SHORT TASK:
Render the lines below as a numbered list, omitting any blank lines and leaving the picture out of your answer.

--- Start PROVIDED DATA ---

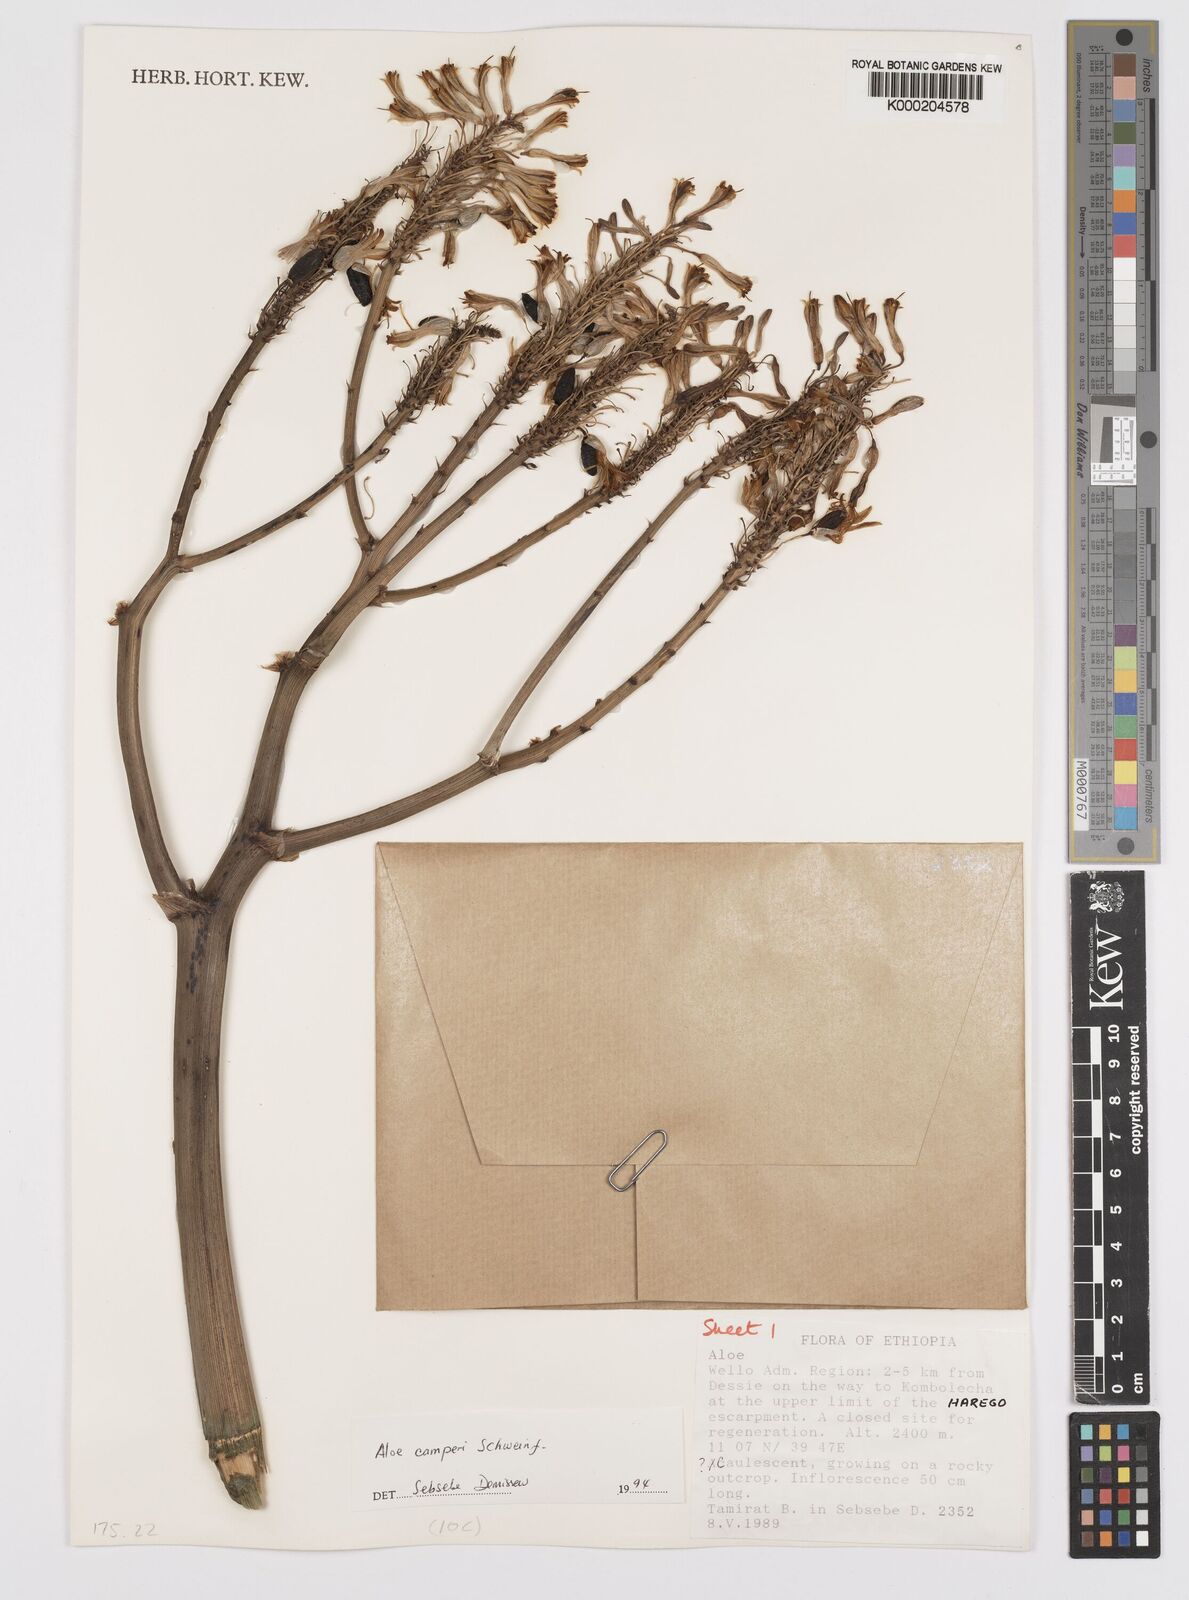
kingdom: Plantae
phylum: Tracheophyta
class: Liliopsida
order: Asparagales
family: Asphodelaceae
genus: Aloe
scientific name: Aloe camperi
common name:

--- End PROVIDED DATA ---

OUTPUT OF THE TASK:
1. kingdom: Plantae
2. phylum: Tracheophyta
3. class: Liliopsida
4. order: Asparagales
5. family: Asphodelaceae
6. genus: Aloe
7. scientific name: Aloe camperi
8. common name:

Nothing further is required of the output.